Today's circumstances are such that there can be no return to health in public life until a sufficiently large number of people recognize the real social, political and spiritual demands of the times, and have the good will and energy to pass on this vital understanding to others. To the extent that this understanding is spread, the remaining obstacles to social health would disappear. For it is merely a political superstition that these obstacles have any objective existence beyond the reach of human insight; it is an assertion made only by people who can never understand the actual relationship between theory and praxis. They are the people who say, “These idealists have quite excellent, well-meant ideas. However, as matters now stand, these ideas cannot be put in practice.” This is not at all the case; the only obstacle to the practical realization of certain ideas at present are those who hold this belief and have the power to use it as an obstacle. And such power is possessed also by those who have gathered around them the masses of the people from former party groups; the masses obediently follow them, their “leaders.” Therefore, one of the fundamental conditions for a return to social health is the disbanding of these old party groupings, and a heightened understanding for the kinds of ideas that grow out of real practical insight in-dependent of any connection with old parties and groups. An immediate and burning question is how to find ways and means to replace the old party creeds with this independent judgement so that they can become a nucleus around which people of all party affiliations can gather—people who are able to see that the existing parties have had their day and that the present social conditions are sufficient proof that their day is over.

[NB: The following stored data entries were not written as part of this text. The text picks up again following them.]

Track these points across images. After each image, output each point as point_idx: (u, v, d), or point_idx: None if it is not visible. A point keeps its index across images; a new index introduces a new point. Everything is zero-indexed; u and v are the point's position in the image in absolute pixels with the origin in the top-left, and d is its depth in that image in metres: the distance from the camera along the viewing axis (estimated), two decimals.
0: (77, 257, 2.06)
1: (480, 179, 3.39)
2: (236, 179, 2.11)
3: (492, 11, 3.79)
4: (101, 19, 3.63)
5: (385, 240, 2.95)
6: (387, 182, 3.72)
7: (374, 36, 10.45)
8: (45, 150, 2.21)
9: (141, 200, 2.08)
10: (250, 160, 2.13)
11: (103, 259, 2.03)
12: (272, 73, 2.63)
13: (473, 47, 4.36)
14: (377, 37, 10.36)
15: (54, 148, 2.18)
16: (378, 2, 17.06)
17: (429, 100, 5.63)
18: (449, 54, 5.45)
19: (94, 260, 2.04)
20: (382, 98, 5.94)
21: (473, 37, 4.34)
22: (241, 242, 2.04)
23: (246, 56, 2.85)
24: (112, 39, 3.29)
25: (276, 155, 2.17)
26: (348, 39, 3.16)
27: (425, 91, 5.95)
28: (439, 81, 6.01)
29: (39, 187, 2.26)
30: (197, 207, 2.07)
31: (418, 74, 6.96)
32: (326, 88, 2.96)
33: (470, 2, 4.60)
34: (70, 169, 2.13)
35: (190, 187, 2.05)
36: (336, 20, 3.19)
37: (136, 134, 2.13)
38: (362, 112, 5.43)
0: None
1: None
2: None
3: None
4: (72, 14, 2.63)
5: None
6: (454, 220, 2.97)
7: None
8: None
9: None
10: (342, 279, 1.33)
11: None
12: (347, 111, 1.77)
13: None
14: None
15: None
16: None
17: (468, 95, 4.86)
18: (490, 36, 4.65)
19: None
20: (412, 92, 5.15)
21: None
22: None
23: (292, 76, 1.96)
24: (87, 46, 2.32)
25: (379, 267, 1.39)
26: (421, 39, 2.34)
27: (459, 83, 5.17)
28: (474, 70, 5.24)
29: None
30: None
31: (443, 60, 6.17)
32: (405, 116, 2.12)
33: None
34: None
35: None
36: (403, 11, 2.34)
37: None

It is understandable that those who need to recognize this do not find it easy. The rank and file do not find it easy because they do not have the time or the leisure (and very often not the training) this recognition requires. It is not easy for the leaders because both their prejudices and their power are bound up with all they have stood for until now. This situation obliges us all the more urgently to look beyond the party traditions of the day and seek the real progress of humanity outside, not within them. Today it is not enough merely to know what should take the place of existing institutions. What is necessary is to elaborate this new way of thinking in a way that will lead as quickly as possible to the disbanding of the old party system and will guide people's efforts toward new goals. Whoever lacks the courage to do this can contribute nothing toward a new and healthy social order. Whoever is deluded by the belief that such efforts are utopian, builds on sinking ground.